Documentário retrata a trajetória de Marinho, craque do Bangu, feito pelo filho
Com a participação de nomes como Zico e Renato Gaúcho, o filme sobre Marinho está em desenvolvimento há três anos. Steve Wonder busca mostrar a história do pai, que faleceu em 2020, indo além das dificuldades que marcaram sua vida.
Por Raphael Zarko e Ronald Lincoln — Rio de Janeiro
01/08/2025 12h00 Atualizado 01/08/2025
Steve Wonder cria documentário em homenagem ao pai
No cimento de Moça Bonita, Steve Wonder se prepara para uma nova rodada de entrevistas, quando um pombo o surpreende com suas necessidades na camisa preta.
Seu pai, Mário José dos Reis Emiliano, conhecido como Marinho, é um ícone do Bangu, que foi vice-campeão brasileiro em 1985. Há 40 anos, em 31 de julho, Marinho encantava o Brasil, marcando 16 gols em 28 partidas e recebendo a Bola de Ouro, prêmio da revista Placar.
Steve, que tem feito entrevistas para o documentário “Marinho – A história do meu pai” com a ajuda de apenas dois amigos, revela que se sentiu acolhido por cada depoimento: “Até hoje eu não vi ninguém falar mal uma vírgula dele”.
A inspiração para o nome do filme veio de sua mãe, Laiza Minelli, que escutava “Isn't She Lovely” de Stevie Wonder no momento do parto. Outras opções incluíam Michael Jackson e Michael Jordan.
A trajetória e os desafios de Marinho
Com bom humor, Steve pretende reapresentar Marinho para aqueles que o viram jogar e apresentar sua história a novas gerações. O ponta que começou sua carreira no Atlético-MG e enfrentou diversas dificuldades financeiras na juventude, acabou conquistando aplausos no Maracanã.
Alessandro Campos da Silva, diretor do documentário, menciona uma frustração na carreira de Marinho: “Se o pênalti do Ado tivesse entrado ou o gol do Marinho não tivesse sido anulado, a história poderia ser diferente”.
O gol anulado na final contra o Coritiba em 1985 é um dos momentos que ainda ecoam na memória dos torcedores.
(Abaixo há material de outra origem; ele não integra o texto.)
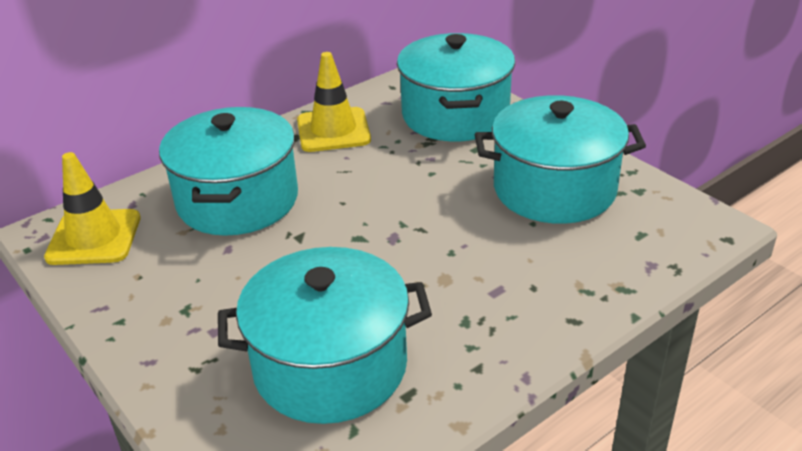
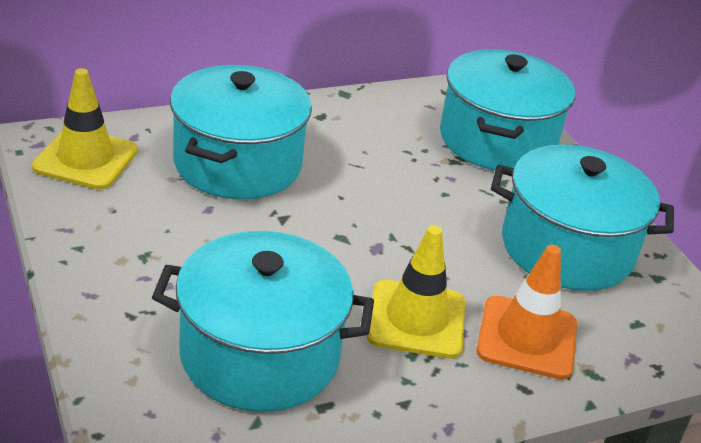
camera: 10 degrees right, 0 degrees up
yellow traffic cone [297,52,371,152] -> yellow traffic cone moved to [366,225,465,359]
none -> orange traffic cone [476,245,577,380]

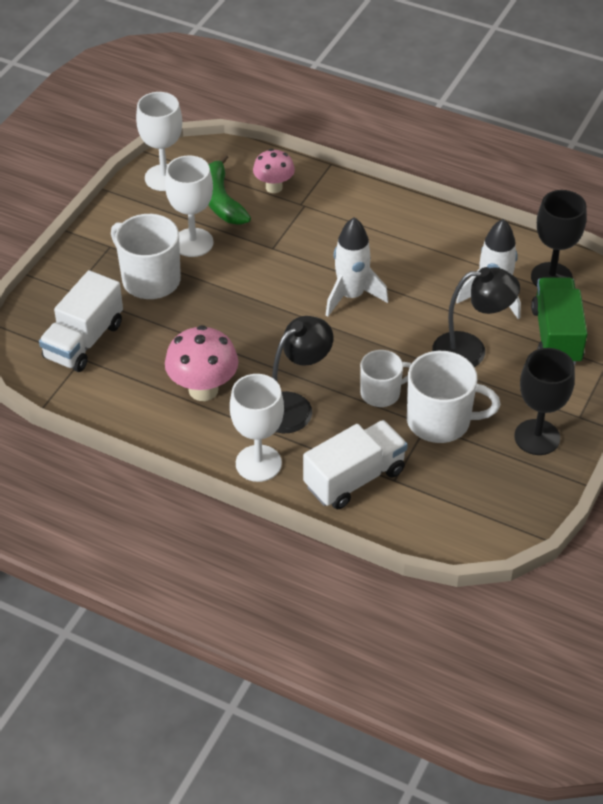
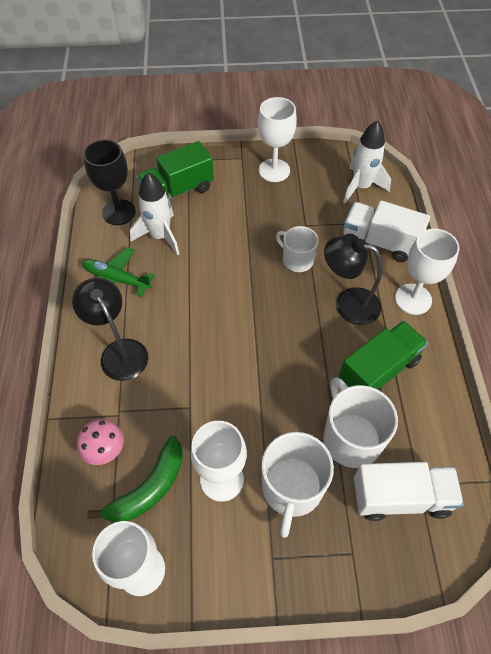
camera: 120 degrees left, 10 degrees up
pink mushroom [165,325,238,401] -> green truck [339,320,428,391]
white rocket [326,217,388,317] -> white rocket moved to [343,120,391,203]
white mug [407,351,500,443] -> white mug moved to [323,377,398,468]
black lamp [432,267,520,367] -> black lamp moved to [72,278,148,381]
black goblet [514,348,575,455] -> white goblet [258,97,297,182]
none -> green plane [82,247,155,297]

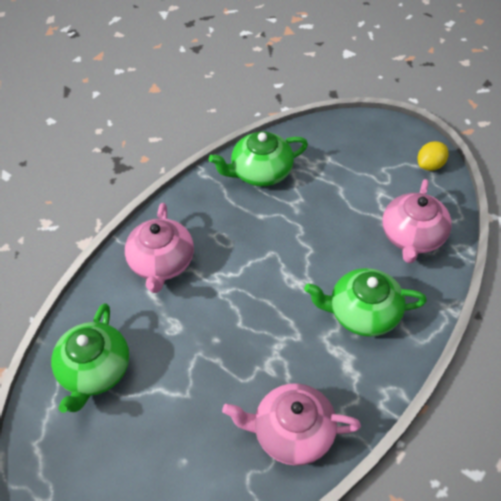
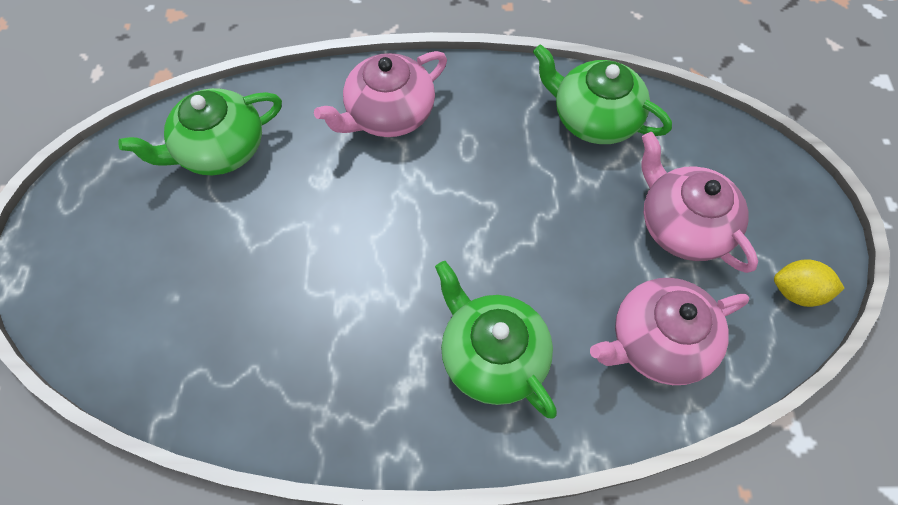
camera: 50 degrees right, 10 degrees up
pink teapot [222,383,361,466] -> pink teapot moved to [641,132,758,273]

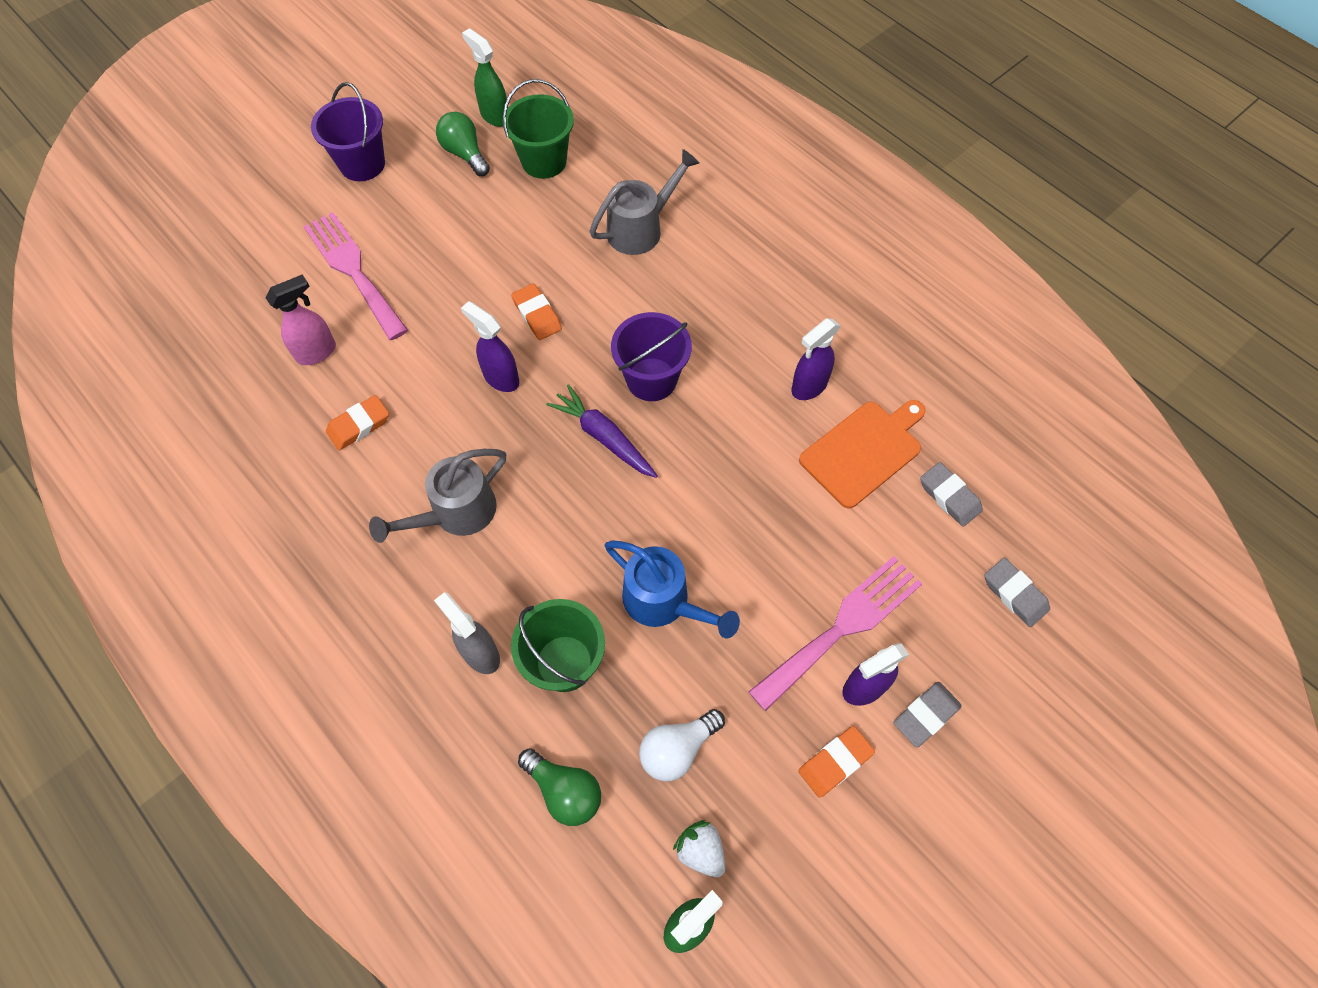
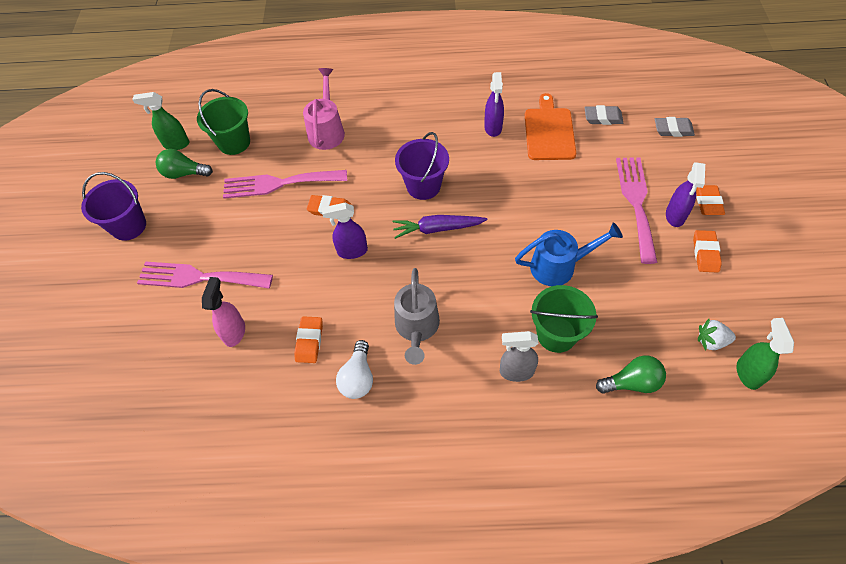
camera: 45 degrees left, 5 degrees down
grey watering can [590,149,700,255] -> pink watering can [303,68,345,150]
white light bulb [639,709,725,781] -> white light bulb moved to [336,340,373,399]
grey eraser [894,682,962,748] -> orange eraser [696,185,725,215]
none -> pink fork [223,170,347,199]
Lembranças e legados familiares
Em 1983, Marinho foi contratado por Castor de Andrade, e sua história é repleta de episódios marcantes. Tânia, sua primeira esposa, revela que Castor utilizava dinheiro e brindes para controlar Marinho.
Eduardo Madruga, editor do documentário, expressa seu amor pela história do craque, mesmo sem ter vivido o auge de sua carreira.
Marinho também teve uma breve passagem pela Seleção Brasileira em 1986, onde marcou um gol na vitória sobre a Finlândia.
A vida de Steve e a produção do documentário
Steve, que jogou na base do Botafogo e no Bangu, hoje é supervisor de transporte em uma empresa de tratamento oncológico. Ele decidiu não buscar financiamento coletivo, temendo que isso associasse seu pai à necessidade financeira que enfrentou nos últimos anos.
Marinho faleceu em 15 de junho de 2020, devido a complicações de pancreatite, após uma internação.
Steve deseja que o documentário mostre a trajetória completa de seu pai, incluindo os altos e baixos, ressaltando que a verdade deve ser apresentada em sua totalidade.
Ao longo das filmagens, momentos emocionantes surgem, como quando Alessandro pede aos entrevistados que imaginem Marinho à sua frente por um minuto.
Steve reflete: “A falta que o negão faz é surreal...”.
Conclusão
A produção do documentário visa lançar uma luz sobre a vida de Marinho, celebrando suas conquistas e enfrentando seus desafios. Com depoimentos de colegas e amigos, a obra promete ser uma homenagem sincera ao ídolo do futebol. A previsão de lançamento é para 2026.